In an interview with the C5N TV news channel, Urtubey said he was not going to fly to Buenos Aires City today to meet with the head of state as expected because the president has invited him to join her in Tuesday’s rally in the building of the ex ESMA Naval Mechanics School, that served as a detention center awhere many were illegally held prisoners during Argentina’s bloody 1976-1983 military dictatorship.

“She invited me to accompany her in the ESMA. I will see her tomorrow. I have been speaking with her, the people of Salta greet her; she is happy with this election and with the ratification of what we are doing together, because this (victory) is the result of what we have been doing together, the provincial government and the national government,” the governor said.

Tomorrow at 12, President Kirchner will be inaugurating a museum in the ESMA building.

“I want an Argentina with a little more of education and you will have me going around the country,” Urtubey said regarding the general elections to be held in October. “I want the Peronism to win October’s elections,” he said and played down the absence of Buenos Aires province Governor Daniel Scioli in yesterday’s celebrations.

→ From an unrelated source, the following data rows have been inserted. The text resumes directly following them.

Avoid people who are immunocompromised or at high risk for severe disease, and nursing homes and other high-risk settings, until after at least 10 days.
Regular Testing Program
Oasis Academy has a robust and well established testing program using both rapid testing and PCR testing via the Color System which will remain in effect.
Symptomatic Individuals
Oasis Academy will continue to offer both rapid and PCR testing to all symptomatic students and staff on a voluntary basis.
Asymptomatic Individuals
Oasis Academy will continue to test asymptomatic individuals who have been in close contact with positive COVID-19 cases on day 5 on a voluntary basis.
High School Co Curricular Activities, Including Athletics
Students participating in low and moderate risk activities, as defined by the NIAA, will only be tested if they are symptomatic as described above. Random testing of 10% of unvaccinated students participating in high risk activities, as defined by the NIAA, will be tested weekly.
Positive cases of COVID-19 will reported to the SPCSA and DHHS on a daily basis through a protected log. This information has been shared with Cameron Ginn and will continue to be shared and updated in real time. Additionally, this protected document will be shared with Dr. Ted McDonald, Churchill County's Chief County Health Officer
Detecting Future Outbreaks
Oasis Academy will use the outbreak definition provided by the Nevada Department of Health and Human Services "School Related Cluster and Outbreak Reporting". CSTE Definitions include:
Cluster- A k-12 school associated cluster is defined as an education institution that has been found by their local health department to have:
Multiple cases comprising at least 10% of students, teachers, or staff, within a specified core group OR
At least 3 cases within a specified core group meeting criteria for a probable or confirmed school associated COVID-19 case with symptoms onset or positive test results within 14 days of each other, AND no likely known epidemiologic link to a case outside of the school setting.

“We have a friendship. We have been talking over the whole weekend. We both know about the accompaniment and the solidarity of Daniel (Scioli) in the province. He thought he did not need to be (here) to show something that is obvious to us. Karina (Rabolini, Scioli’s wife) was here till Saturday in the night.”

“Yes; definitely. I was willing to compete till last year, but institutional obligations forced to me to compete here (in Salta). Either we moved forward or we went back,” Juan Manuel Urtubey said regarding his own presidential expectations, vowing to compete in the 2019 elections.

“I want to compete in the future. I would like to live in a more equitable Argentina.”